Pattarapong Phasukkit

Nongluck Houngkamhang

Publisher

Galaxies

Abstract

Radio astronomy requires precise target localization and tracking to ensure accurate observations. Conventional regulation methodologies, encompassing PID controllers, frequently encounter difficulties due to orientation inaccuracies precipitated by mechanical limitations, environmental fluctuations, and electromagnetic interferences. To tackle these obstacles, this investigation presents a reinforcement learning (RL)-oriented framework for high-accuracy monitoring in radio telescopes.

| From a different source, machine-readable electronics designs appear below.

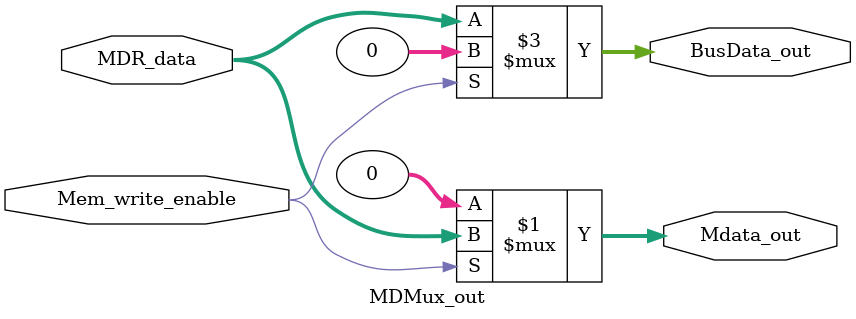
<source format=v>
module MDMux_out(MDR_data, Mem_write_enable, BusData_out, Mdata_out); 
	input Mem_write_enable;
	input[31:0] MDR_data;
	output[31:0] BusData_out, Mdata_out;
	assign Mdata_out = (Mem_write_enable) ? MDR_data : 0; 
	assign BusData_out = (!Mem_write_enable) ? MDR_data : 0; 
endmodule
</source>
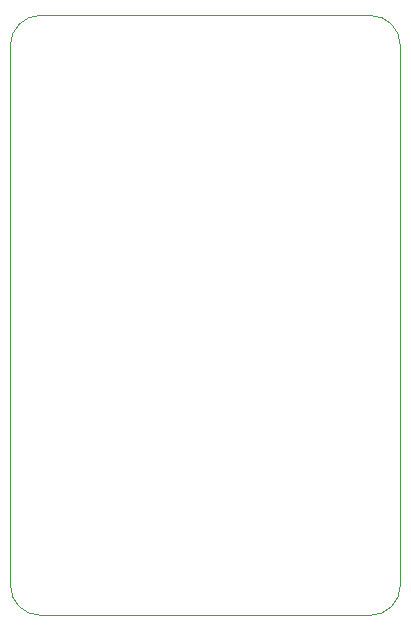
<source format=gbr>
%TF.GenerationSoftware,KiCad,Pcbnew,(6.0.11)*%
%TF.CreationDate,2023-02-02T14:22:02-08:00*%
%TF.ProjectId,Luzy,4c757a79-2e6b-4696-9361-645f70636258,1.0a*%
%TF.SameCoordinates,Original*%
%TF.FileFunction,Profile,NP*%
%FSLAX46Y46*%
G04 Gerber Fmt 4.6, Leading zero omitted, Abs format (unit mm)*
G04 Created by KiCad (PCBNEW (6.0.11)) date 2023-02-02 14:22:02*
%MOMM*%
%LPD*%
G01*
G04 APERTURE LIST*
%TA.AperFunction,Profile*%
%ADD10C,0.100000*%
%TD*%
G04 APERTURE END LIST*
D10*
X112228509Y-38825000D02*
X84288509Y-38825000D01*
X81748509Y-87085000D02*
X81748509Y-41365000D01*
X84288509Y-89625000D02*
X112228509Y-89625000D01*
X81748509Y-87085000D02*
G75*
G03*
X84288509Y-89625000I2540000J0D01*
G01*
X114768509Y-41365000D02*
X114768509Y-87085000D01*
X84288509Y-38825000D02*
G75*
G03*
X81748509Y-41365000I0J-2540000D01*
G01*
X114768509Y-41365000D02*
G75*
G03*
X112228509Y-38825000I-2540000J0D01*
G01*
X112228509Y-89625000D02*
G75*
G03*
X114768509Y-87085000I0J2540000D01*
G01*
M02*

</source>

The suggested system amalgamates a localization control module, a receiver, and an RL tracking agent that functions in scanning and tracking stages. The agent optimizes its policy by maximizing the signal-to-noise ratio (SNR), a critical factor in astronomical measurements. The framework employs a reconditioned 12-m radio telescope at King Mongkut’s Institute of Technology Ladkrabang (KMITL), originally constructed as a satellite earth station antenna for telecommunications and was subsequently refurbished and adapted for radio astronomy research. It incorporates dual-axis servo regulation and high-definition encoders. Real-time SNR data and streaming are supported by a HamGeek ZedBoard with an AD9361 software-defined radio (SDR). The RL agent leverages the Proximal Policy Optimization (PPO) algorithm with a self-attention actor–critic model, while hyperparameters are tuned via Optuna. Experimental results indicate strong performance, successfully maintaining stable tracking of randomly moving, non-patterned targets for over 4 continuous hours without any external tracking assistance, while achieving an SNR improvement of up to 23.5% compared with programmed TLE-based tracking during live satellite experiments with Thaicom-4. The simplicity of the framework, combined with its adaptability and ability to learn directly from environmental feedback, highlights its suitability for next-generation astronomical techniques in radio telescope surveys, radio line observations, and time-domain astronomy. These findings underscore RL’s potential to enhance telescope tracking accuracy and scalability while reducing control system complexity for dynamic astronomical applications.